Requirement >>
Images should not appear in the copy, yet every line of the listing below must be printed exactly.

BEGIN

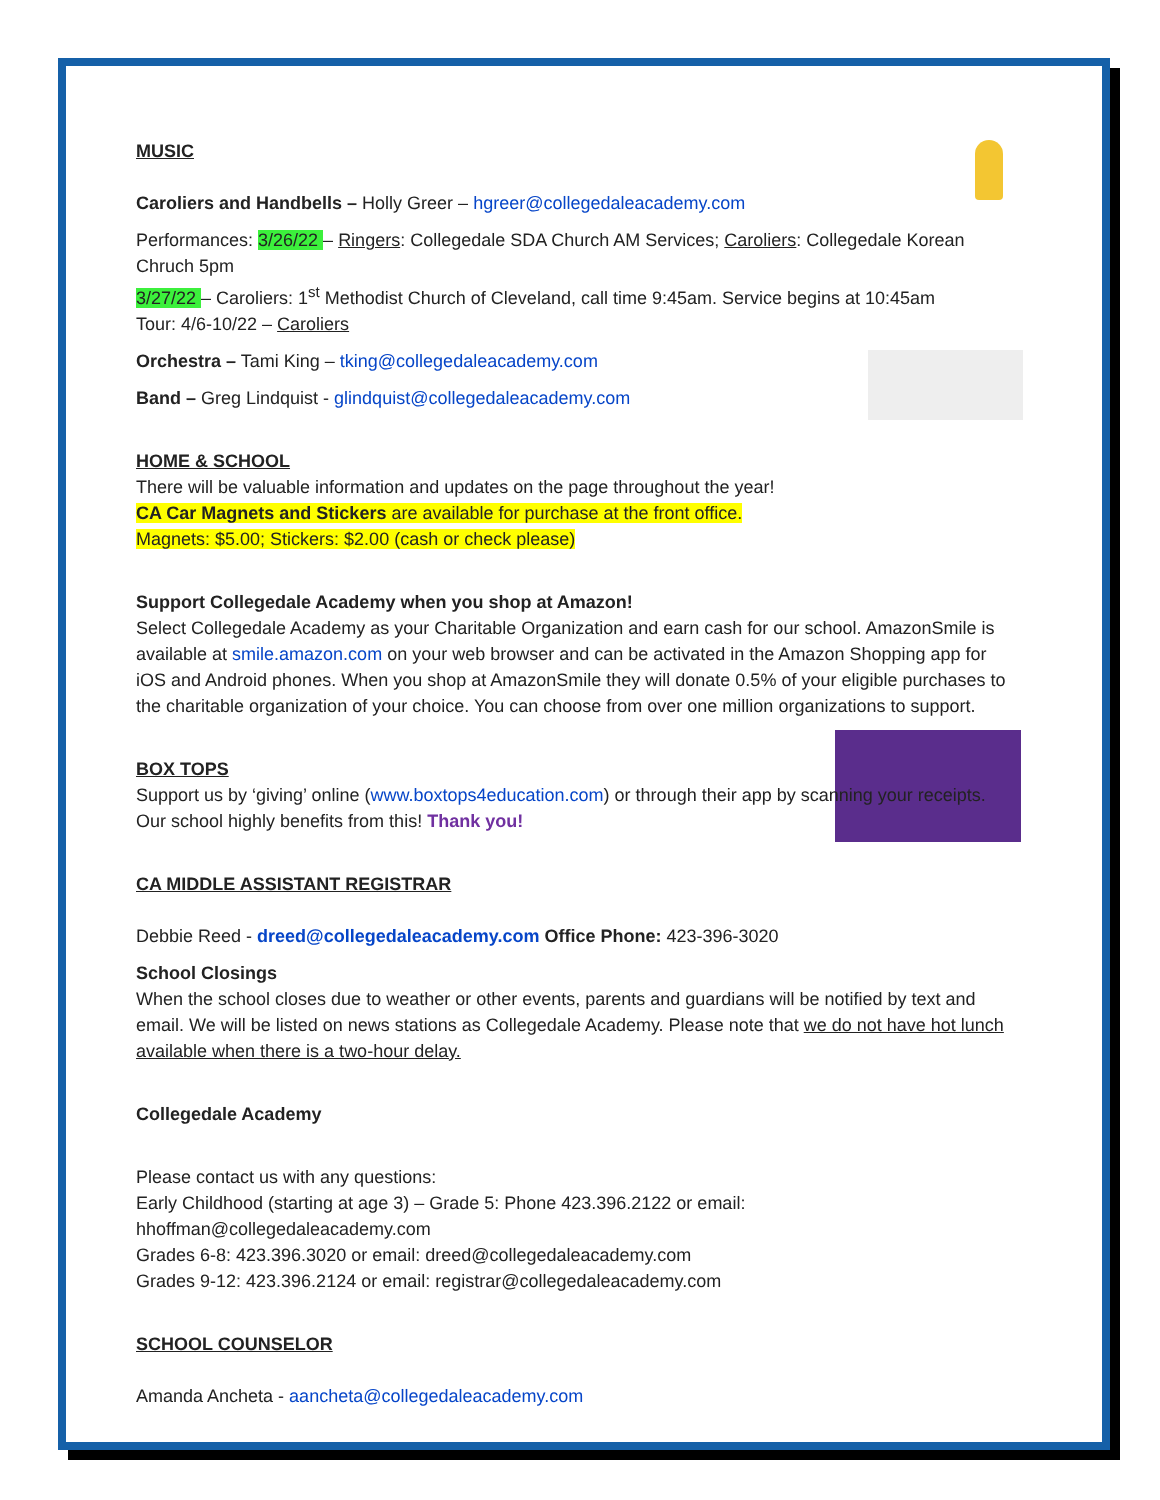MUSIC
Caroliers and Handbells – Holly Greer – hgreer@collegedaleacademy.com
Performances: 3/26/22 – Ringers: Collegedale SDA Church AM Services; Caroliers: Collegedale Korean Chruch 5pm
3/27/22 – Caroliers: 1<sup>st</sup> Methodist Church of Cleveland, call time 9:45am. Service begins at 10:45am
Tour: 4/6-10/22 – Caroliers
Orchestra – Tami King – tking@collegedaleacademy.com
Band – Greg Lindquist - glindquist@collegedaleacademy.com
HOME & SCHOOL
There will be valuable information and updates on the page throughout the year!
CA Car Magnets and Stickers are available for purchase at the front office.
Magnets: $5.00; Stickers: $2.00 (cash or check please)
Support Collegedale Academy when you shop at Amazon!
Select Collegedale Academy as your Charitable Organization and earn cash for our school. AmazonSmile is available at smile.amazon.com on your web browser and can be activated in the Amazon Shopping app for iOS and Android phones. When you shop at AmazonSmile they will donate 0.5% of your eligible purchases to the charitable organization of your choice. You can choose from over one million organizations to support.
BOX TOPS
Support us by ‘giving’ online (www.boxtops4education.com) or through their app by scanning your receipts. Our school highly benefits from this! Thank you!
CA MIDDLE ASSISTANT REGISTRAR
Debbie Reed - dreed@collegedaleacademy.com Office Phone: 423-396-3020
School Closings
When the school closes due to weather or other events, parents and guardians will be notified by text and email. We will be listed on news stations as Collegedale Academy. Please note that we do not have hot lunch available when there is a two-hour delay.
Collegedale Academy
Please contact us with any questions:
Early Childhood (starting at age 3) – Grade 5: Phone 423.396.2122 or email: hhoffman@collegedaleacademy.com
Grades 6-8: 423.396.3020 or email: dreed@collegedaleacademy.com
Grades 9-12: 423.396.2124 or email: registrar@collegedaleacademy.com
SCHOOL COUNSELOR
Amanda Ancheta - aancheta@collegedaleacademy.com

END

Solution to this exercise >>
MUSIC
Caroliers and Handbells – Holly Greer – hgreer@collegedaleacademy.com
Performances: 3/26/22 – Ringers: Collegedale SDA Church AM Services; Caroliers: Collegedale Korean Chruch 5pm
3/27/22 – Caroliers: 1<sup>st</sup> Methodist Church of Cleveland, call time 9:45am. Service begins at 10:45am
Tour: 4/6-10/22 – Caroliers
Orchestra – Tami King – tking@collegedaleacademy.com
Band – Greg Lindquist - glindquist@collegedaleacademy.com
HOME & SCHOOL
There will be valuable information and updates on the page throughout the year!
CA Car Magnets and Stickers are available for purchase at the front office.
Magnets: $5.00; Stickers: $2.00 (cash or check please)
Support Collegedale Academy when you shop at Amazon!
Select Collegedale Academy as your Charitable Organization and earn cash for our school. AmazonSmile is available at smile.amazon.com on your web browser and can be activated in the Amazon Shopping app for iOS and Android phones. When you shop at AmazonSmile they will donate 0.5% of your eligible purchases to the charitable organization of your choice. You can choose from over one million organizations to support.
BOX TOPS
Support us by ‘giving’ online (www.boxtops4education.com) or through their app by scanning your receipts. Our school highly benefits from this! Thank you!
CA MIDDLE ASSISTANT REGISTRAR
Debbie Reed - dreed@collegedaleacademy.com Office Phone: 423-396-3020
School Closings
When the school closes due to weather or other events, parents and guardians will be notified by text and email. We will be listed on news stations as Collegedale Academy. Please note that we do not have hot lunch available when there is a two-hour delay.
Collegedale Academy
Please contact us with any questions:
Early Childhood (starting at age 3) – Grade 5: Phone 423.396.2122 or email: hhoffman@collegedaleacademy.com
Grades 6-8: 423.396.3020 or email: dreed@collegedaleacademy.com
Grades 9-12: 423.396.2124 or email: registrar@collegedaleacademy.com
SCHOOL COUNSELOR
Amanda Ancheta - aancheta@collegedaleacademy.com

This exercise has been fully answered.